After 9 months of testing, the mainnet beta was opened to the public on Sept. 17, allowing anyone to open an account or build a decentralized app on the blockchain. The beta version offers users unprecedented speed—up to 10,000 transactions per second, whereas Bitcoin currently processes around 4 tps. For reference, Visa has a theoretical capacity of 65,000 tps.

To achieve high throughput, Hedera Hashgraph completely removed blocks and the process of validating transactions. All network participants are directly connected to each other and confirm the transactions in the form of messages.

And while the innovative proposition managed to attract the backing of some of the largest corporations in the world, including Boeing, IBM, and Deutsche Telekom, the network has been heavily criticized by crypto developers.

Eric Wall, a crypto writer and developer, explained that the tradeoffs Hedera Hashgraph made in order to achieve the incredible 10,000 tps throughput should scare off both investors and traders.

In a lengthy Twitter thread, Wall explained that Hashgraph, which is now valued at $6 billion, is leveraging “top-shelf tricks” such as touting corporate partnerships and focusing on buzzwords to achieve such a high valuation.

Centralized, permissioned, and slow

Wall believes that the only way hashgraph can be capable of going more than 10,000 transactions per second is by removing the ability to validate the system.

While some argued that transactions on the hashgraph could be validated at a later stage when Hedera introduces “state proofs,” Wall said that this type of validation is no guarantee that the rules and monetary policy of the network will be enacted.

However, one of the most interesting things Wall found was the fact that Hedera’s 10,000 tps number doesn’t actually apply to all transactions. He pointed out that the network could, in theory, handle more than 10,000 account to account token transfers.

To get a clear picture of the number of transactions per second the Hedera can handle, it’s best to look at the decentralized applications built on the network. Wall said that dapps that use smart contracts can handle around 10 tps, which is less than the often-congested Ethereum.

Medium post exceprt
(ource: Medium

But, it’s worth noting that the sacrifices Hedera made could be acceptable to many. The company’s partnerships with multi-billion dollar corporations must have gone through at least some due diligence, especially when it comes to safety.

Wall acknowledged this but raised an interesting question.

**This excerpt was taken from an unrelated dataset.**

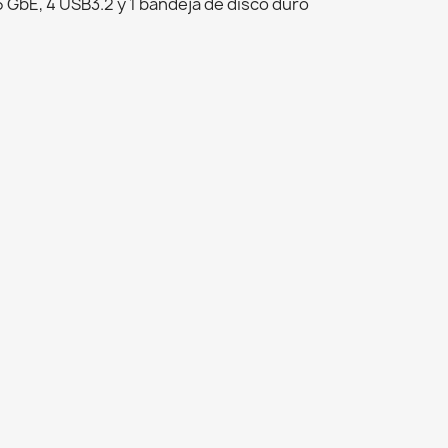
,5 GbE, 4 USB3.2 y 1 bandeja de disco duro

Even if the tradeoffs were worth it, was there a need for a native Hedera cryptocurrency? He believes that the network could have had more success as a sidechain for a more liquid network, such as Bitcoin.

All of this will render HBAR, Hedera’s native coin, obsolete, he argues.

A deep-dive into Hedera showed that the young network still has a lot to show for. Its inability to deliver on the ambitious promises made last year could have been what caused the price of HBAR to drop more than 80 percent just two days after it began trading.